> [Problem statement]
Quote every line of text in the items below, unchanged, and leave the pictures out of your answer.

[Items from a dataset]
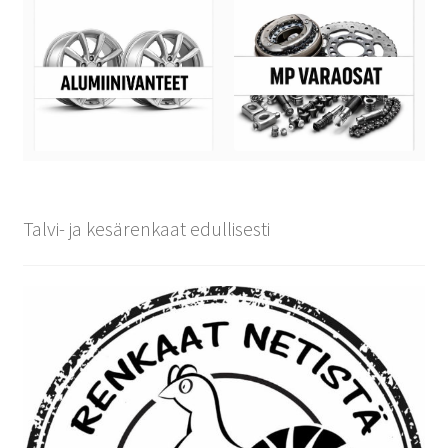
Talvi- ja kesärenkaat edullisesti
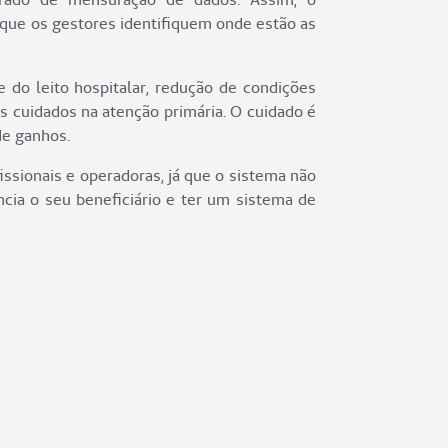
a que os gestores identifiquem onde estão as
 do leito hospitalar, redução de condições
s cuidados na atenção primária. O cuidado é
de ganhos.
issionais e operadoras, já que o sistema não
cia o seu beneficiário e ter um sistema de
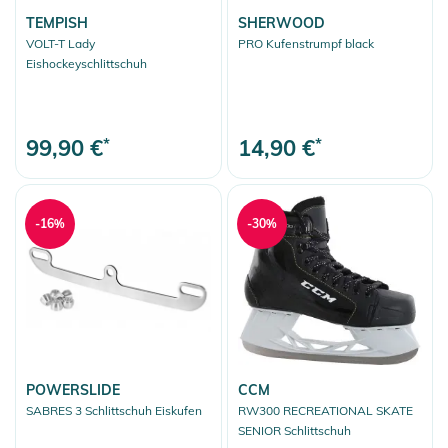
TEMPISH
SHERWOOD
VOLT-T Lady
PRO Kufenstrumpf black
Eishockeyschlittschuh
99,90 €
*
14,90 €
*
-16%
-30%
POWERSLIDE
CCM
SABRES 3 Schlittschuh Eiskufen
RW300 RECREATIONAL SKATE
SENIOR Schlittschuh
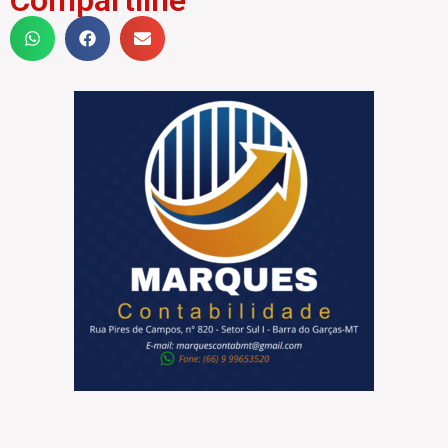
Compartilhe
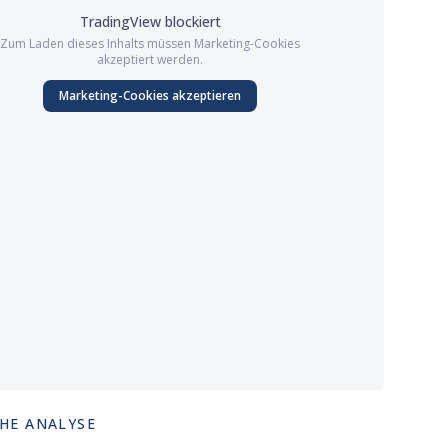
TradingView
blockiert
Zum Laden dieses Inhalts müssen
Marketing
-Cookies
akzeptiert werden.
Marketing
-Cookies akzeptieren
HE ANALYSE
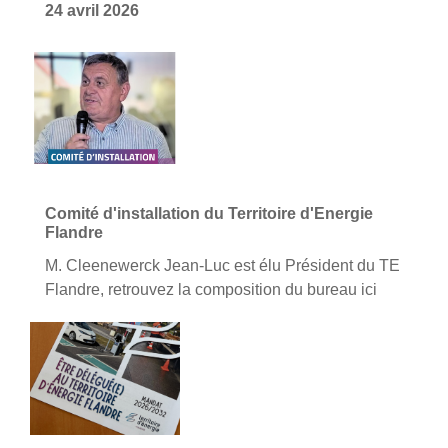
24 avril 2026
Comité d'installation du Territoire d'Energie
Flandre
M. Cleenewerck Jean-Luc est élu Président du TE
Flandre, retrouvez la composition du bureau ici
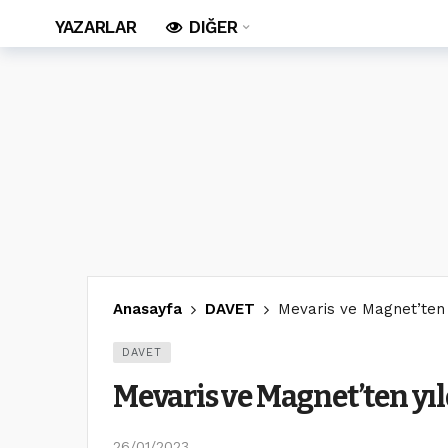
YAZARLAR
DIĞER
Anasayfa
DAVET
Mevaris ve Magnet’ten 
DAVET
Mevaris ve Magnet’ten yıl
26/01/2023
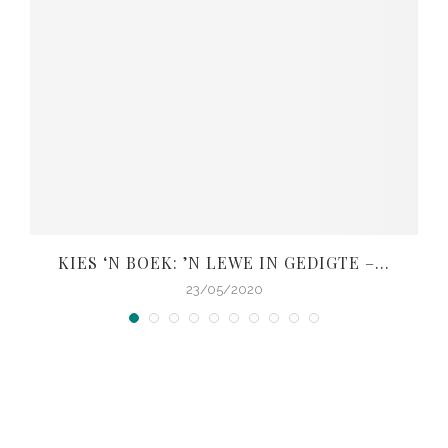
KIES ‘N BOEK: ’N LEWE IN GEDIGTE –...
V
23/05/2020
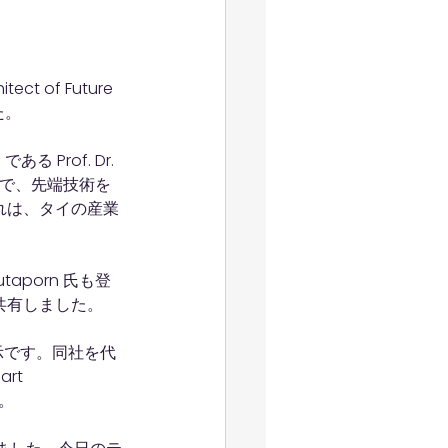
t of Future 
た。
rof. Dr. 
の中で、先端技術を
れは、タイの産業
taporn 氏も登
共有しました。
展示です。同社を代
rt 
た。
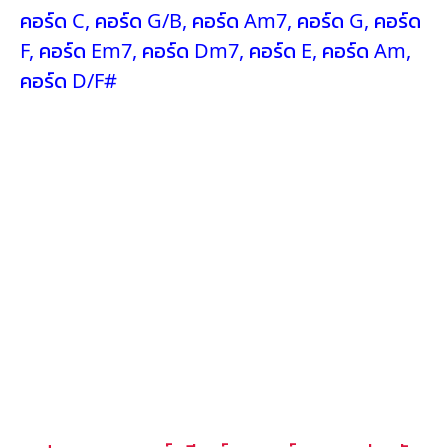
คอร์ด C
,
คอร์ด G/B
,
คอร์ด Am7
,
คอร์ด G
,
คอร์ด
F
,
คอร์ด Em7
,
คอร์ด Dm7
,
คอร์ด E
,
คอร์ด Am
,
คอร์ด D/F#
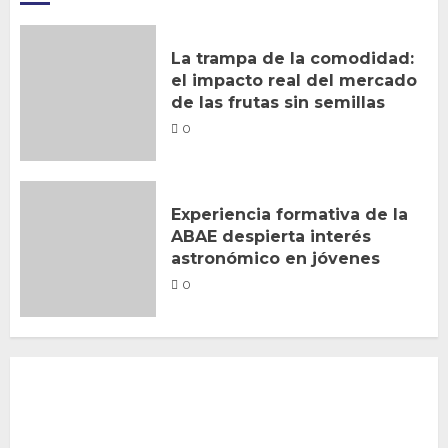
La trampa de la comodidad:
el impacto real del mercado
de las frutas sin semillas
0
Experiencia formativa de la
ABAE despierta interés
astronómico en jóvenes
0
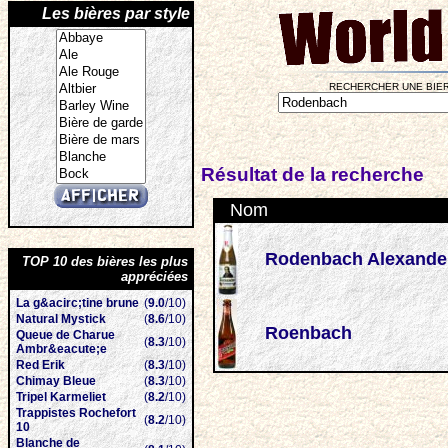
Les bières par style
RECHERCHER UNE BIER
Résultat de la recherche
Nom
Rodenbach Alexande
TOP 10 des bières les plus
appréciées
La g&acirc;tine brune
(
9.0
/10)
Natural Mystick
(
8.6
/10)
Roenbach
Queue de Charue
(
8.3
/10)
Ambr&eacute;e
Red Erik
(
8.3
/10)
Chimay Bleue
(
8.3
/10)
Tripel Karmeliet
(
8.2
/10)
Trappistes Rochefort
(
8.2
/10)
10
Blanche de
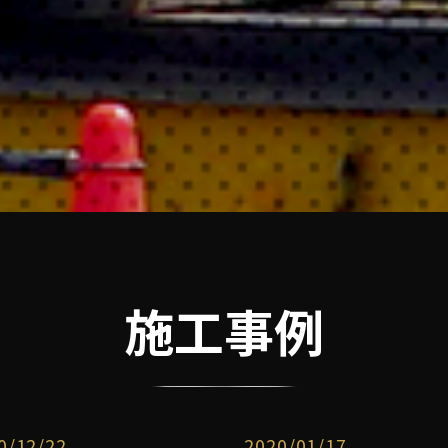
施工事例
0/12/22
2020/01/17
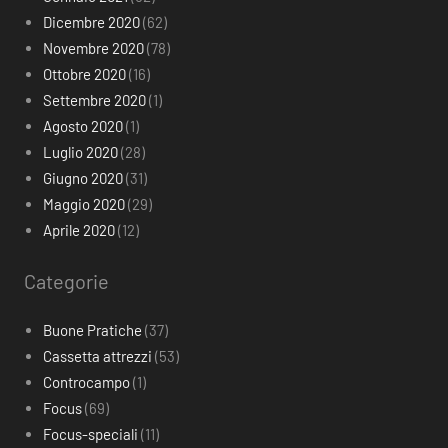
Dicembre 2020
(62)
Novembre 2020
(78)
Ottobre 2020
(16)
Settembre 2020
(1)
Agosto 2020
(1)
Luglio 2020
(28)
Giugno 2020
(31)
Maggio 2020
(29)
Aprile 2020
(12)
Categorie
Buone Pratiche
(37)
Cassetta attrezzi
(53)
Controcampo
(1)
Focus
(69)
Focus-speciali
(11)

> [Output of the task]
Talvi- ja kesärenkaat edullisesti
a que os gestores identifiquem onde estão as
 do leito hospitalar, redução de condições
s cuidados na atenção primária. O cuidado é
de ganhos.
issionais e operadoras, já que o sistema não
cia o seu beneficiário e ter um sistema de
TEMPISH
SHERWOOD
VOLT-T Lady
PRO Kufenstrumpf black
Eishockeyschlittschuh
99,90 €
*
14,90 €
*
-16%
-30%
POWERSLIDE
CCM
SABRES 3 Schlittschuh Eiskufen
RW300 RECREATIONAL SKATE
SENIOR Schlittschuh
Compartilhe
TradingView
blockiert
Zum Laden dieses Inhalts müssen
Marketing
-Cookies
akzeptiert werden.
Marketing
-Cookies akzeptieren
HE ANALYSE
24 avril 2026
Comité d'installation du Territoire d'Energie
Flandre
M. Cleenewerck Jean-Luc est élu Président du TE
Flandre, retrouvez la composition du bureau ici
YAZARLAR
DIĞER
Anasayfa
DAVET
Mevaris ve Magnet’ten 
DAVET
Mevaris ve Magnet’ten yıl
26/01/2023
KIES ‘N BOEK: ’N LEWE IN GEDIGTE –...
V
23/05/2020
t of Future 
た。
rof. Dr. 
の中で、先端技術を
れは、タイの産業
taporn 氏も登
共有しました。
展示です。同社を代
rt 
た。
คอร์ด C
,
คอร์ด G/B
,
คอร์ด Am7
,
คอร์ด G
,
คอร์ด
F
,
คอร์ด Em7
,
คอร์ด Dm7
,
คอร์ด E
,
คอร์ด Am
,
คอร์ด D/F#
La trampa de la comodidad:
el impacto real del mercado
de las frutas sin semillas
0
Experiencia formativa de la
ABAE despierta interés
astronómico en jóvenes
0
Les bières par style
RECHERCHER UNE BIER
Résultat de la recherche
Nom
Rodenbach Alexande
TOP 10 des bières les plus
appréciées
La g&acirc;tine brune
(
9.0
/10)
Natural Mystick
(
8.6
/10)
Roenbach
Queue de Charue
(
8.3
/10)
Ambr&eacute;e
Red Erik
(
8.3
/10)
Chimay Bleue
(
8.3
/10)
Tripel Karmeliet
(
8.2
/10)
Trappistes Rochefort
(
8.2
/10)
10
Blanche de
施工事例
0/12/22
2020/01/17
Dicembre 2020
(62)
Novembre 2020
(78)
Ottobre 2020
(16)
Settembre 2020
(1)
Agosto 2020
(1)
Luglio 2020
(28)
Giugno 2020
(31)
Maggio 2020
(29)
Aprile 2020
(12)
Categorie
Buone Pratiche
(37)
Cassetta attrezzi
(53)
Controcampo
(1)
Focus
(69)
Focus-speciali
(11)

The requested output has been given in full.